As far as I could tell, I still had 30 seconds to meet the deadline, and I was starting to feel desperate. In the distance, wearing a long fluttering trench coat, the dignified figure of Dean Archie C. Epps III, rounded the far corner of University Hall. I abandoned the security guards and rushed over to his side.
"Well hello there young man!" he greeted me. I explained the details of my predicament as calmly and as quickly as I could, while he cocked his head to one side.
"Submitting a prize essay, are you? Why don't you just go up there and try the door?" he said pointing to the other backdoor of University Hall.
"But those guards already told me I couldn't go in. Besides the door is probably locked."
"Just go on. Just try the door. I'll watch from here."
What a weird predicament. I crept up the stairs. Just as I reached the door and tried the latch, the security guards noticed and once again came running…

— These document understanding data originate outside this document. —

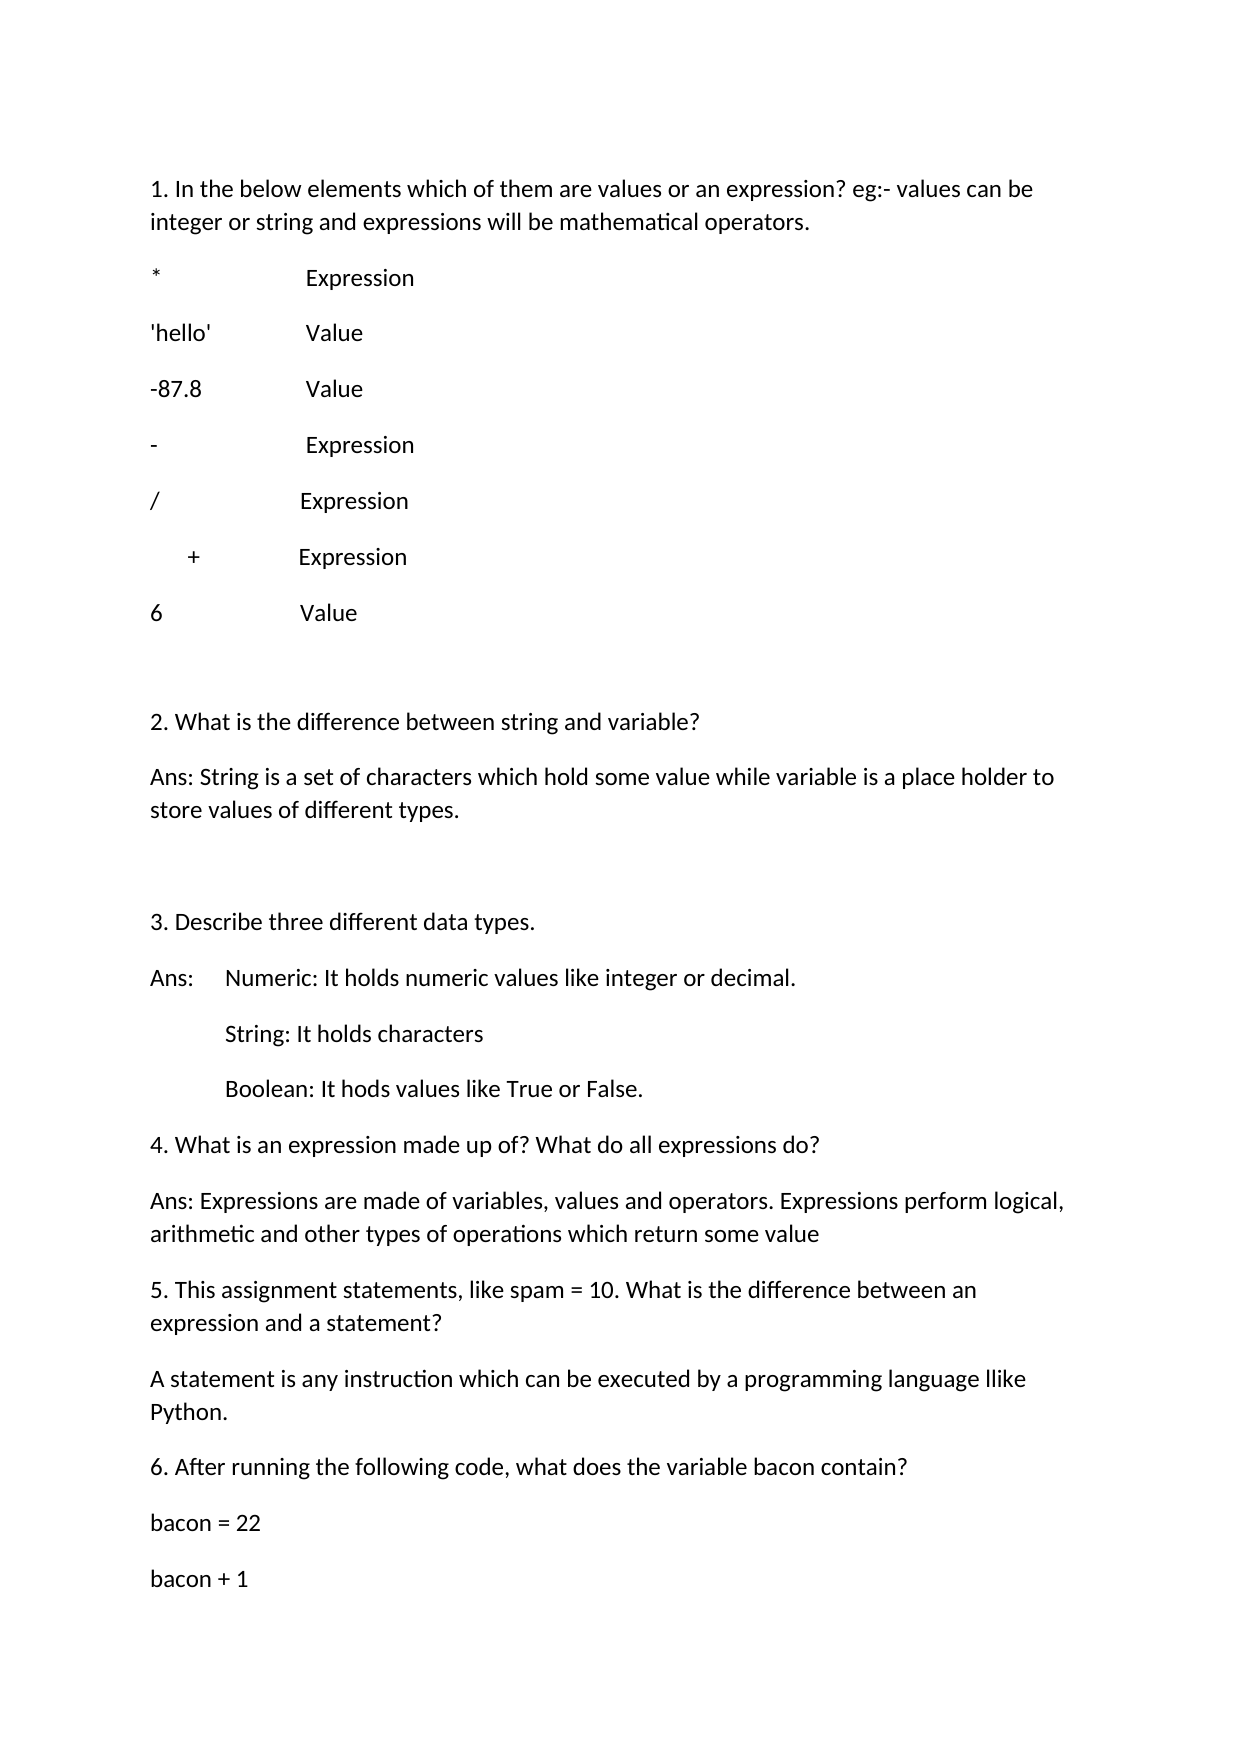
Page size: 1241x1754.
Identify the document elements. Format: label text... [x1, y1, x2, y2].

text bacon + 1 [150, 1563, 1090, 1594]
text 6. After running the following code, what does the variable bacon contain? [150, 1451, 1090, 1482]
text Boolean: It hods values like True or False. [150, 1073, 1090, 1104]
text 5. This assignment statements, like spam = 10. What is the difference between an expression and a statement? [150, 1274, 1090, 1337]
text bacon = 22 [150, 1507, 1090, 1538]
text String: It holds characters [150, 1018, 1090, 1048]
text 6 Value [150, 597, 1090, 627]
text 4. What is an expression made up of? What do all expressions do? [150, 1129, 1090, 1160]
text -87.8 Value [150, 373, 1090, 404]
text 'hello' Value [150, 317, 1090, 348]
text * Expression [150, 262, 1090, 292]
text 1. In the below elements which of them are values or an expression? eg:- values can be integer or string and expressions will be mathematical operators. [150, 173, 1090, 236]
text / Expression [150, 485, 1090, 516]
text Ans: Expressions are made of variables, values and operators. Expressions perform logical, arithmetic and other types of operations which return some value [150, 1185, 1090, 1249]
text Ans: Numeric: It holds numeric values like integer or decimal. [150, 962, 1090, 992]
list Expression [187, 541, 1090, 571]
text Ans: String is a set of characters which hold some value while variable is a place holder to store values of different types. [150, 761, 1090, 825]
text 3. Describe three different data types. [150, 906, 1090, 937]
text A statement is any instruction which can be executed by a programming language llike Python. [150, 1363, 1090, 1426]
text - Expression [150, 429, 1090, 460]
text 2. What is the difference between string and variable? [150, 706, 1090, 736]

By now it must have been 10 minutes past five. I went back to Dean Epps--who didn't seem like he wanted to get involved--and coaxed him over to talk to the security guards. I soon saw that their conversation was going nowhere. I had to take matters into my own hands.
We were standing near the back entrance of University Hall. Peering through the basement window into the Harvard Prize Office, I saw a man bent over a typewriter. I went over to the window and tapped on the glass. Eventually he saw me, fiddled with some levers and pulleys and cracked open the window.